A estreia de O Diabo Veste Prada 2 reacende a discussão sobre os limites entre cobrança no trabalho e práticas abusivas. O filme mostra um ambiente corporativo com pressão excessiva e relações tóxicas, servindo de gancho para refletir sobre situações que, na vida real, podem configurar assédio moral e gerar consequências jurídicas.
Assédio moral e definição
Luany Praciano, advogada e professora da Wyden, explica que o assédio moral ocorre quando há conduta abusiva repetida e prolongada capaz de causar danos à integridade emocional do trabalhador. Palavras ou atitudes de gestores e colegas que ferem a identidade e os valores do profissional podem abalar a estabilidade emocional e colocar em dúvida sua capacidade pessoal ou profissional.
Dados recentes sobre assédio moral
Segundo o Tribunal Superior do Trabalho (TST), em 2025 foram registrados 142.814 novos processos relacionados a assédio moral, aumento de 22,3% em relação ao ano anterior. O Ministério Público do Trabalho recebeu 18.207 denúncias, crescimento de 26,9% frente a 2024. O Disque 100 registrou 2.757 relatos em 2025, quase 50% a mais que no ano anterior.
Práticas abusivas e consequências
Algumas práticas muitas vezes naturalizadas em ambientes de alta pressão merecem atenção. Entre exemplos citados pela especialista estão:
- Cobranças fora do horário de expediente
- Humilhações públicas
- Retirada proposital de tarefas ou ferramentas de trabalho
- Advertências e mudanças de função sem justificativa
Essas condutas podem configurar violação de direitos e gerar indenizações por danos morais e materiais, especialmente quando impactam a saúde mental e levam a quadros de ansiedade, depressão ou burnout.
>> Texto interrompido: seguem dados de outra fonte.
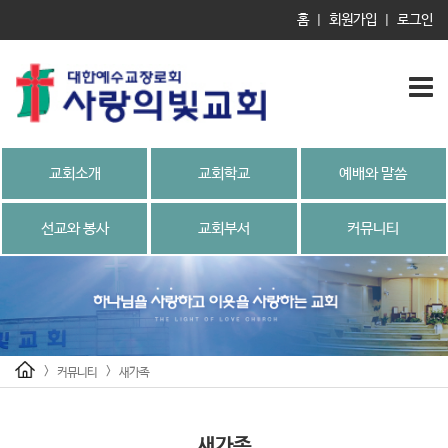
홈
회원가입
로그인
|
|
교회소개
교회학교
예배와 말씀
선교와 봉사
교회부서
커뮤니티
>
>
커뮤니티
새가족
새가족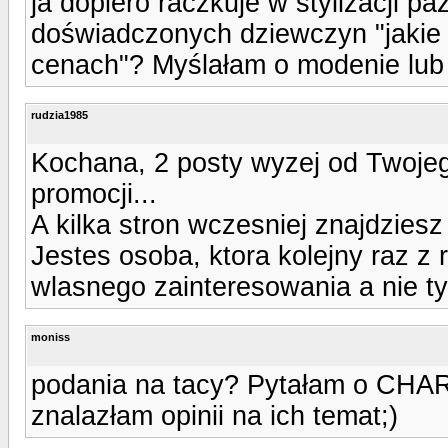
ja dopiero raczkuje w stylizacji p
doświadczonych dziewczyn "jakie 
cenach"? Myślałam o modenie lub 
rudzia1985
Kochana, 2 posty wyzej od Twoje
promocji...
A kilka stron wczesniej znajdziesz 
Jestes osoba, ktora kolejny raz z 
wlasnego zainteresowania a nie ty
moniss
podania na tacy? Pytałam o CHAR
znalazłam opinii na ich temat;)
Rescisão indireta e direitos do trabalhador
A advogada lembra que, em casos de faltas graves cometidas pelo empregador, o trabalhador pode buscar a rescisão indireta do contrato prevista no artigo 483 da CLT. Nessa hipótese, o empregado pode encerrar o vínculo e receber verbas rescisórias semelhantes às de uma demissão sem justa causa, como aviso prévio, multa sobre o FGTS e possível acesso ao seguro-desemprego. Para consulta do texto legal veja CLT artigo 483.
Como reunir provas e buscar ajuda
Ao perceber sinais de assédio, a orientação é reunir provas desde o início. Documentos e evidências úteis incluem:
- Mensagens e e-mails
- Prints de conversas
- Registros de advertências e mudanças de função
- Laudos médicos e atestados
- Relatos com datas e horários
Muitas vezes o assédio se comprova pelo conjunto dos fatos e não por um único documento, ressalta Luany. A primeira tentativa de resolução pode ocorrer internamente, por meio de canais como recursos humanos, ouvidoria, compliance ou comissões de prevenção ao assédio. Se não houver solução, o trabalhador pode procurar o sindicato, o Ministério Público do Trabalho, a Defensoria Pública ou um advogado especializado para avaliar medidas judiciais. Gestores e ocupantes de cargos de confiança também podem ser responsabilizados por práticas abusivas.